Pembibibitan Jambu Bol

Jambu bol ini masih sulit diperbanyak dengan melalui biji karena jambu ini masih sulit untuk diperbanyak melalui cangkok. Biji-biji bibit yang sudah didapatkan selanjutnya disemai di polybag ke polybag tanam yang berukuran kecil. Polybag-polybag tersebut diisi dengan media semai berupa campuran tanah, pupuk kandang dan sekam dengan perbandingan 1 : 1 : 1. Polybag yang telah disemai biji selanjutnya ditanam ke dalam tanah sedalam 2/3 tinggi polybag.

Biarkan calon batang bawah tumbuh selama 8 bulan untuk siap disambung dengan jambu bol jamaikan yang pernah berbuah setidaknya 3 kali. Panjang entres yang akan disambungkan yaitu 5 cm dengan posisi sisip samping. Setelah sekitar 2,5 bulan, entres sudah menyatu.

Hasil perbanyakana susuan ini siap dipindahkan ke polybag tanam berukuran 40 cm. Biarkan bibit tumbuh setinggi 1 meter atau telah berumur 6-12 bulan. Jika sudah mencapai ukuran tersebut, bibit dapat dipindah tanamkan ke polybag berukuran 50 cm. Bibit ini kemudian dipelihara selama sekitar 12 bulan sebelum dipindahkan ke pot besar atau drum.

Perawatan Tambulampot Jambu Bol

Bibit yang telah mencapai ketinggian 1 meter dipindahkan kedalam potberukuran besar atau drum.
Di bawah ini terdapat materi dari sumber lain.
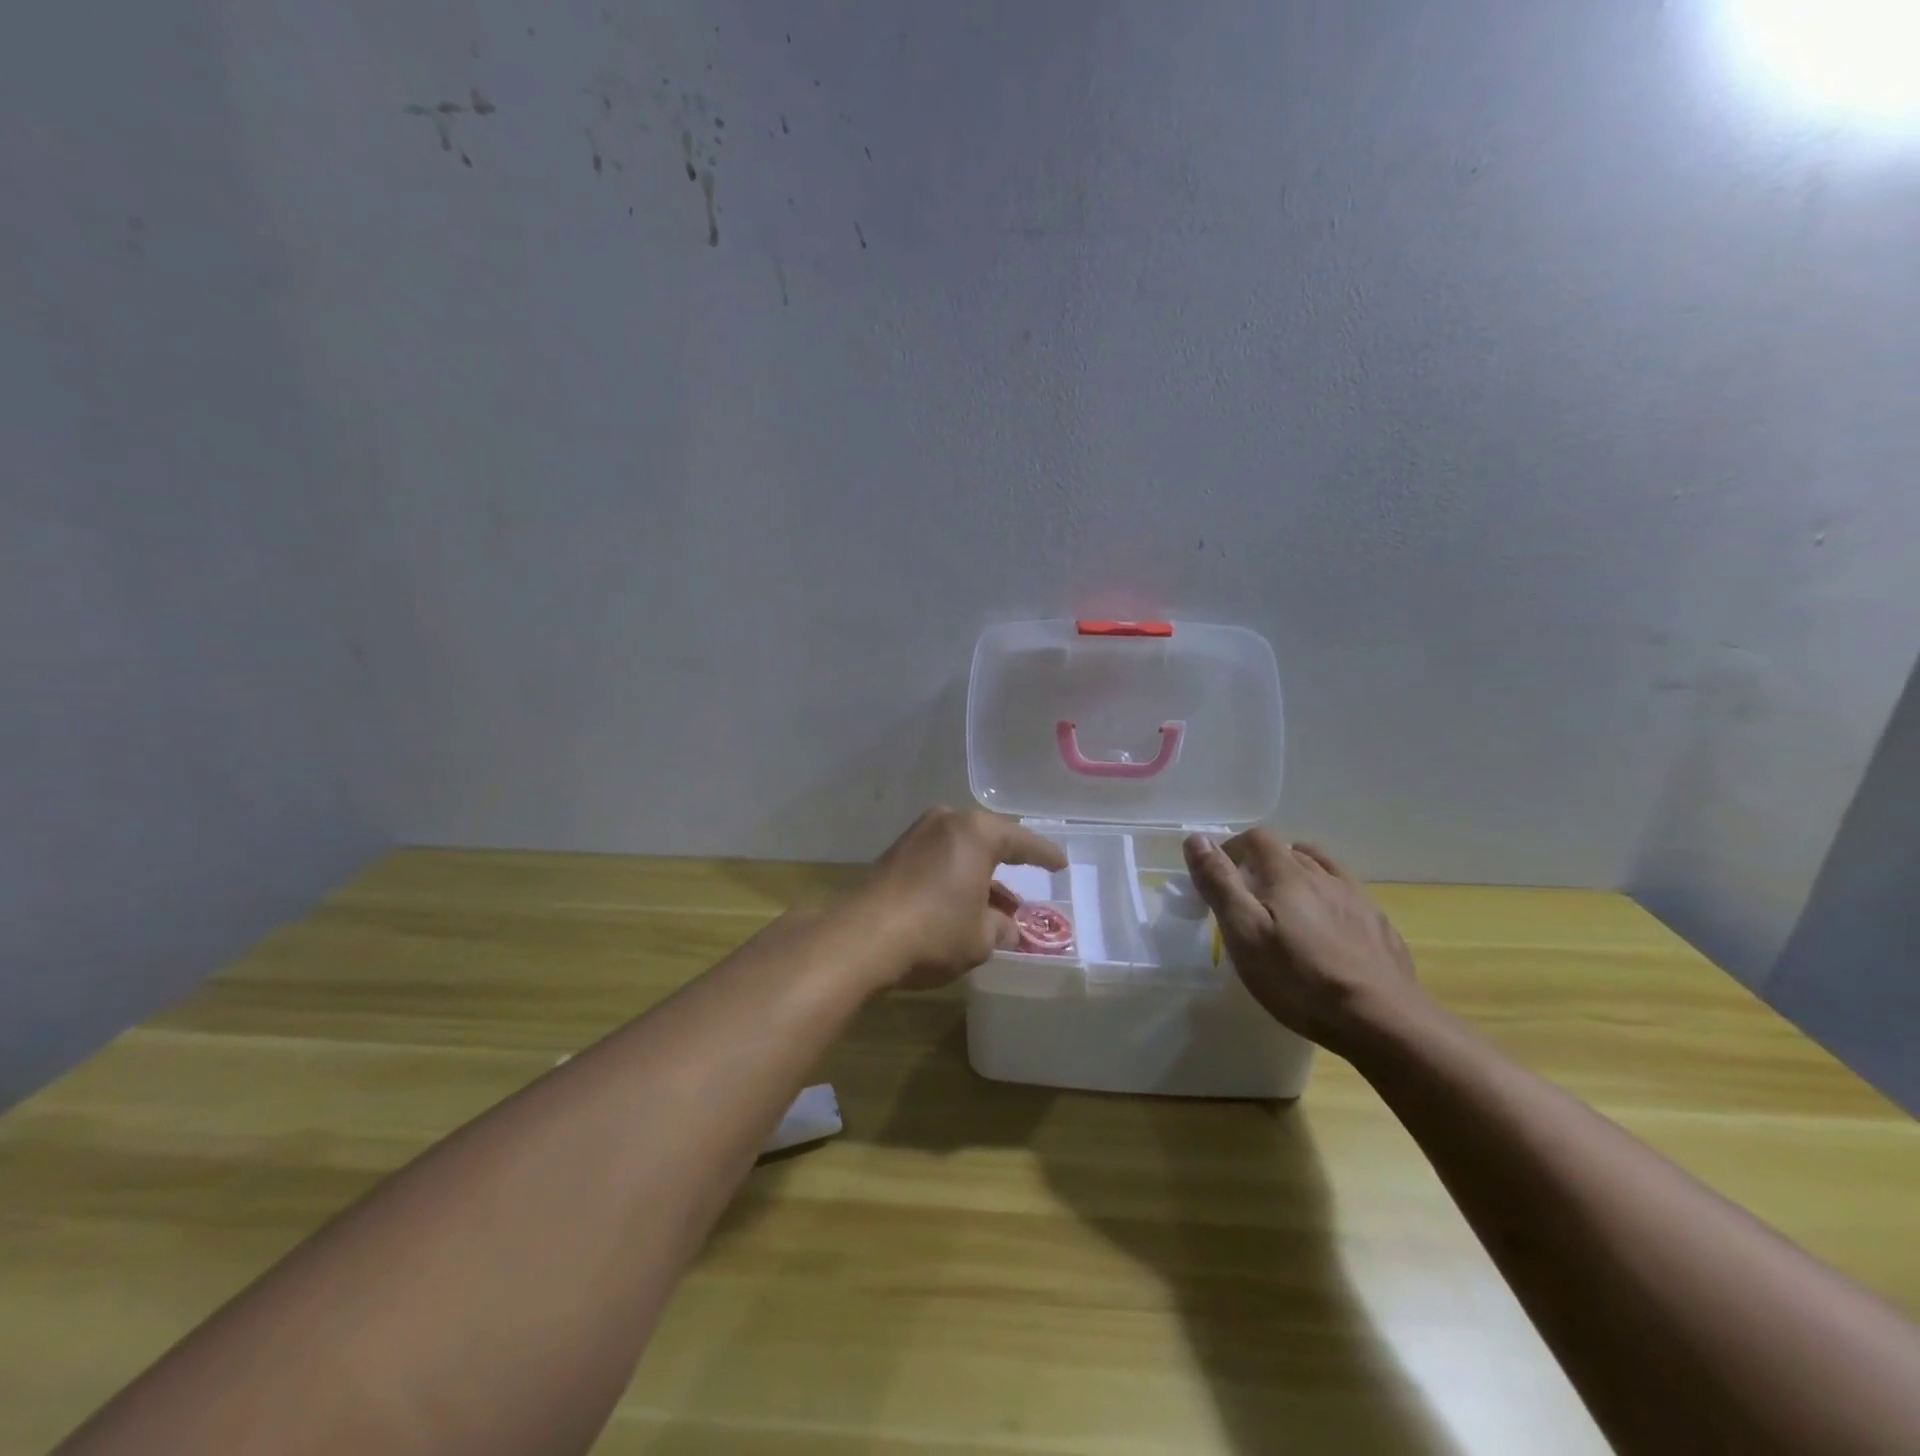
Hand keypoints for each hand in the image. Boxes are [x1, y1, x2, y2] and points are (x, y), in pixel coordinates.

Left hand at [856, 807, 1067, 989]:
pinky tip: (962, 902)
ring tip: (997, 904)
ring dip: (979, 874)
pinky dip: (955, 876)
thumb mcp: (981, 937)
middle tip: (1028, 878)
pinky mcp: (894, 854)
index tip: (1060, 864)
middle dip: (1008, 863)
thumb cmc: (935, 931)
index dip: (1044, 855)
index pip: (1021, 841)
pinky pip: (938, 859)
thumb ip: (1001, 927)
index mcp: (976, 832)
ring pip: (960, 850)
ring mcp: (916, 835)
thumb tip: (1006, 927)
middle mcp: (946, 822)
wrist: (862, 938)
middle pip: (988, 839)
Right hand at [1183, 830, 1422, 1055]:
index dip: (1233, 849)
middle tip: (1248, 897)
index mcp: (1289, 874)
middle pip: (1290, 852)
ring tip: (1287, 907)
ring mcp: (1358, 901)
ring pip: (1324, 871)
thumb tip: (1197, 838)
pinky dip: (1330, 902)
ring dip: (1300, 877)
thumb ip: (1220, 883)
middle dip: (1264, 864)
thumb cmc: (1299, 978)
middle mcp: (1326, 877)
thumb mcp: (1244, 932)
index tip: (1220, 876)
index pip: (1257, 839)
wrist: (1382, 1021)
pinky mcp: (1380, 928)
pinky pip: (1349, 899)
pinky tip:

Kemudian letakkan tabulampot tersebut ditempat terbuka ada agar tanaman dapat memperoleh sinar matahari secara penuh.

Apabila dirasa tajuknya kurang lebat maka dapat dilakukan pemangkasan pada cabang-cabangnya agar dapat tumbuh tunas baru. Lakukan pula pemupukan setiap 3 bulan sekali dengan menggunakan pupuk NPK dengan perbandingan 15:15:15 atau 16:16:16 sebanyak 20 gram hingga 40 gram per pot.

Tanaman jambu bol ini akan berbunga setelah berumur sekitar 1,5-2 tahun, bunga-bunga tersebut akan tumbuh pada bagian cabang-cabang tanaman. Agar memperoleh buah dengan ukuran besar, lakukan penjarangan pada buah yang masih kecil dan sisakan 2-3 buah saja pada setiap tangkai buah. Setelah 3 bulan buah dapat dipanen.

Agar buah tumbuh lebat, tunggu hingga tanaman tidak memiliki pupus daun muda, lalu lakukan pemangkasan pada daun yang telah tua sekitar 50%-nya. Lakukan pula sedikit stres air dan juga tambahkan pupuk dengan kadar P dan K yang tinggi yang dilarutkan terlebih dahulu dalam air baru disiramkan. Bisa juga dilakukan dengan memberikan hormon perangsang bunga.

Selain hal tersebut, bisa juga dilakukan dengan melakukan penyayatan pada kulit batang selebar 1/2-1 cm pada bagian pangkal secara melingkar sekitar 5-10 cm dari dasar tanah secara melingkar.